AIM: Set out every line of the material below as a JSON list of strings, one string per line, with blank lines omitted.

RECORDS TO USE:
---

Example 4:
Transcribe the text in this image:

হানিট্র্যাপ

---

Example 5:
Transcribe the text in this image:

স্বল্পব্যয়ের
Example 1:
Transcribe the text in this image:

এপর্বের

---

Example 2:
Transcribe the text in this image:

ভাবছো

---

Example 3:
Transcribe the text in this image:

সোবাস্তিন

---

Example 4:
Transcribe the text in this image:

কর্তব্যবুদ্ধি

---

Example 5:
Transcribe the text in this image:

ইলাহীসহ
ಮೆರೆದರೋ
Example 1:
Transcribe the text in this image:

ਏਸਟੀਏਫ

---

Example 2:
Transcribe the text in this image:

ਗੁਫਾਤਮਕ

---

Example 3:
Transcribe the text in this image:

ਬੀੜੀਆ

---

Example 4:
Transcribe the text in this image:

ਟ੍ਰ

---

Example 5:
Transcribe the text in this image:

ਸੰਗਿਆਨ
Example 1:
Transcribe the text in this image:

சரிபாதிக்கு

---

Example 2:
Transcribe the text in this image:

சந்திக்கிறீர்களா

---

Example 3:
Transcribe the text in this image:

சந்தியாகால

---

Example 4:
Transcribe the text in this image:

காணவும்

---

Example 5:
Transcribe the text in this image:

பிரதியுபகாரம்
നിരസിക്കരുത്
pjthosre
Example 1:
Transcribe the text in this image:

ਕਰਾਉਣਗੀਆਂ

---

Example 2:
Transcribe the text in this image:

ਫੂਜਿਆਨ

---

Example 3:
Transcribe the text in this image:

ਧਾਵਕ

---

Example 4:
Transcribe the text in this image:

RESPONSE BELOW:
[
  "---",
  "Example 4:",
  "Transcribe the text in this image:",
  "হানিট্র্যাপ",
  "---",
  "Example 5:",
  "Transcribe the text in this image:",
  "স্বল্পব্যয়ের",
  "Example 1:",
  "Transcribe the text in this image:",
  "এপর্বের",
  "---",
  "Example 2:",
  "Transcribe the text in this image:",
  "ভাবছো",
  "---",
  "Example 3:",
  "Transcribe the text in this image:",
  "সোবাস্তিন",
  "---",
  "Example 4:",
  "Transcribe the text in this image:",
  "কর্তব্যবুদ্ধি",
  "---",
  "Example 5:",
  "Transcribe the text in this image:",
  "ইলাহীসহ",
  "ಮೆರೆದರೋ",
  "Example 1:",
  "Transcribe the text in this image:",
  "ਏਸਟੀਏਫ",
  "---",
  "Example 2:",
  "Transcribe the text in this image:",
  "ਗੁਫਾਤਮਕ",
  "---",
  "Example 3:",
  "Transcribe the text in this image:",
  "ਬੀੜੀਆ",
  "---",
  "Example 4:",
  "Transcribe the text in this image:",
  "ਟ੍ਰ",
  "---",
  "Example 5:",
  "Transcribe the text in this image:",
  "ਸੰਗਿਆਨ",
  "Example 1:",
  "Transcribe the text in this image:",
  "சரிபாதிக்கு",
  "---",
  "Example 2:",
  "Transcribe the text in this image:",
  "சந்திக்கிறீர்களா",
  "---",
  "Example 3:",
  "Transcribe the text in this image:",
  "சந்தியாகால",
  "---",
  "Example 4:",
  "Transcribe the text in this image:",
  "காணவும்",
  "---",
  "Example 5:",
  "Transcribe the text in this image:",
  "பிரதியுபகாரம்",
  "നിരസിക്കരുത്",
  "pjthosre",
  "Example 1:",
  "Transcribe the text in this image:",
  "ਕਰਾਉਣਗੀਆਂ",
  "---",
  "Example 2:",
  "Transcribe the text in this image:",
  "ਫੂਜਿਆਨ",
  "---",
  "Example 3:",
  "Transcribe the text in this image:",
  "ਧਾਵਕ",
  "---",
  "Example 4:",
  "Transcribe the text in this image:"
]